When a treating liquid containing a residual contact insecticide is used, a film of insecticide is left which may either kill the beetles when boring their exit holes or after they have emerged and before eggs are laid. Because the life cycle of Anobium is at least three years the well known contact insecticides (e.g., D.D.T., Gammexane) may not be suited to this purpose as their films usually lose effectiveness within a few weeks or months of application. With such materials it would be necessary to spray prior to the flight in each year making the cost prohibitive. If, however, a potent contact insecticide, effective for at least three years can be found, economic control of infestations will be assured.

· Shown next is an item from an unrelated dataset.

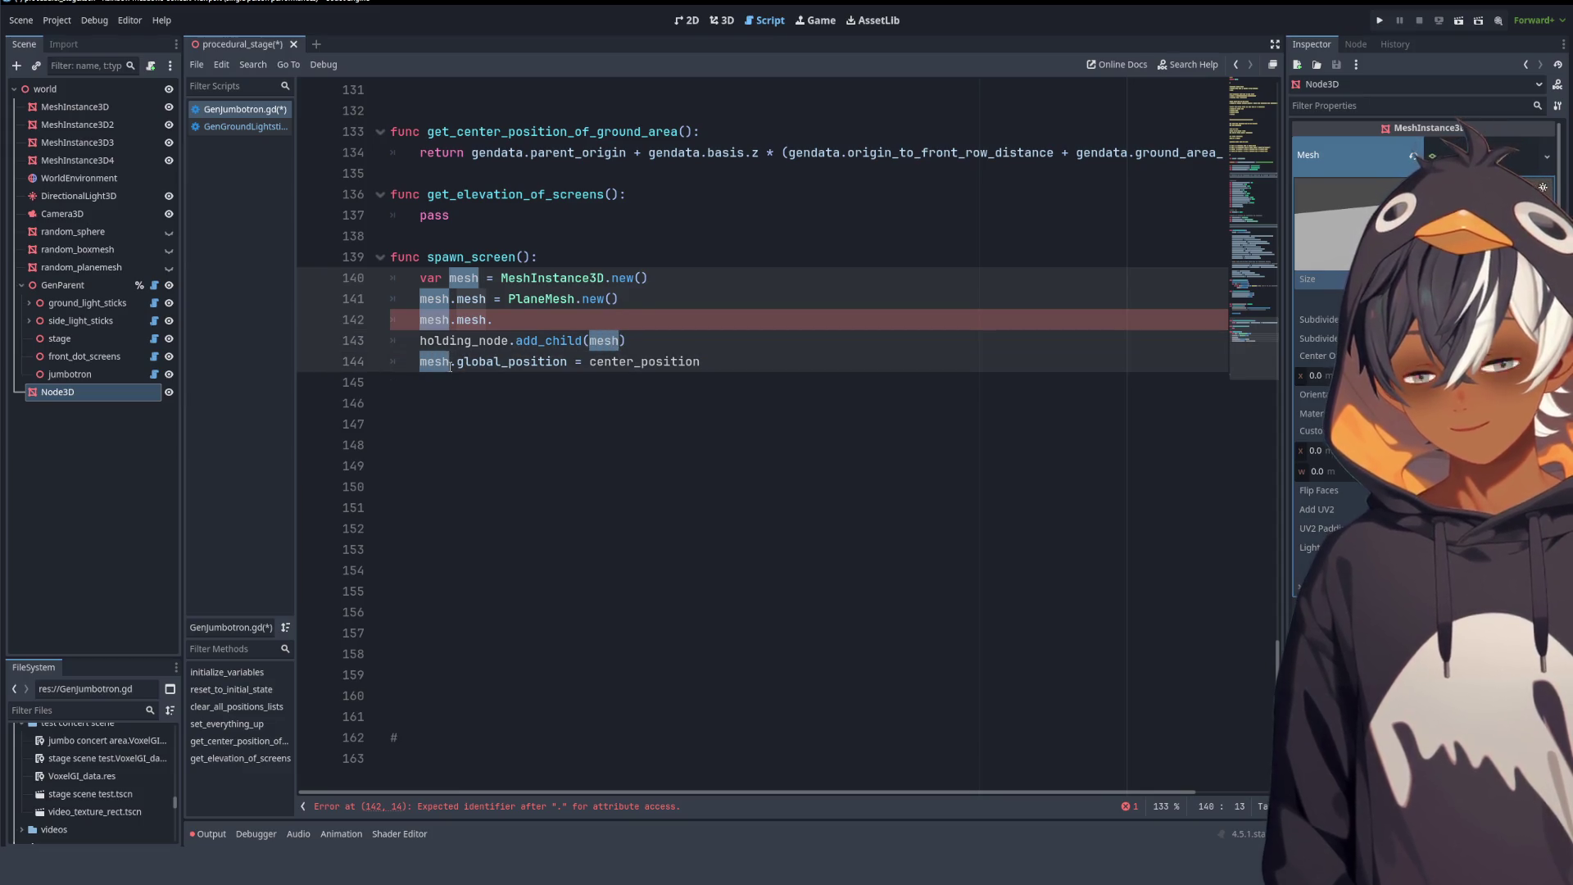
{"action": "type", "text": "theVaria"}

Wood is a very variable material and when it is infested with insects the extent of infestation is another variable. It is relatively easy to obtain good control (i.e., with kerosine, mineral turpentine or page 19 diesel oil alone) when the boards are heavily infected and the wood virtually honeycombed. Such wood acts as a sponge and readily soaks up preservative so that good penetration and control is achieved. In boards with light infestations and therefore virtually intact, penetration of preservative is poor and many larvae escape its action and survive in pockets of untreated wood. In such cases, control is much less.

Because of this variation no two tests can be expected to give identical results and no material behaves consistently as far as percentage control is concerned. However from these tests, a pattern of effects is gradually built up which helps in understanding and therefore in solving the problem. When this pattern is clear and the types of action of the various materials and the mechanics of the problem are clearly understood, it will cease to be of laboratory interest and must be taken into the field for further trial and evaluation of both methods and materials.

This review is based on work carried out at the Plant Diseases Division during the last ten years. Much of the work is as yet unpublished. Those interested in types of damage and recognition of the insects concerned should refer to “Insects attacking milled timber, poles and posts in New Zealand” by J. M. Kelsey, N.Z. Journ. Sci. & Tech. 28 (Sec. B) 65-100, Recent volumes of the same journal should be consulted for further details on insect biology and control, on preservative pre-treatment of timber, or toxicity of various chemicals to wood destroying fungi. It is anticipated that many papers on these allied problems will be published in that journal during the next few years.